■ **AIM OF THE TASK**:
Each entry below must be repeated exactly, with pictures left out.
··········
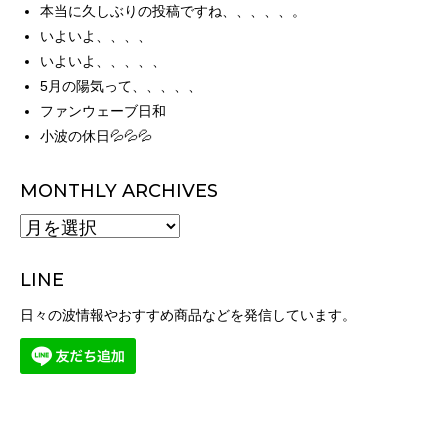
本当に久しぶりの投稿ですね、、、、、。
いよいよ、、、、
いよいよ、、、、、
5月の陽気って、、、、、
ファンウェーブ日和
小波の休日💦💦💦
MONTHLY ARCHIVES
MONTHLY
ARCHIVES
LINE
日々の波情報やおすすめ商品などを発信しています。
··········
■ **RESULT OF THE TASK**:
本当に久しぶりの投稿ですね、、、、、。
いよいよ、、、、
いよいよ、、、、、
5月の陽気って、、、、、
ファンウェーブ日和
小波の休日💦💦💦
MONTHLY ARCHIVES
MONTHLY
ARCHIVES
LINE
日々の波情報やおすすめ商品などを発信しています。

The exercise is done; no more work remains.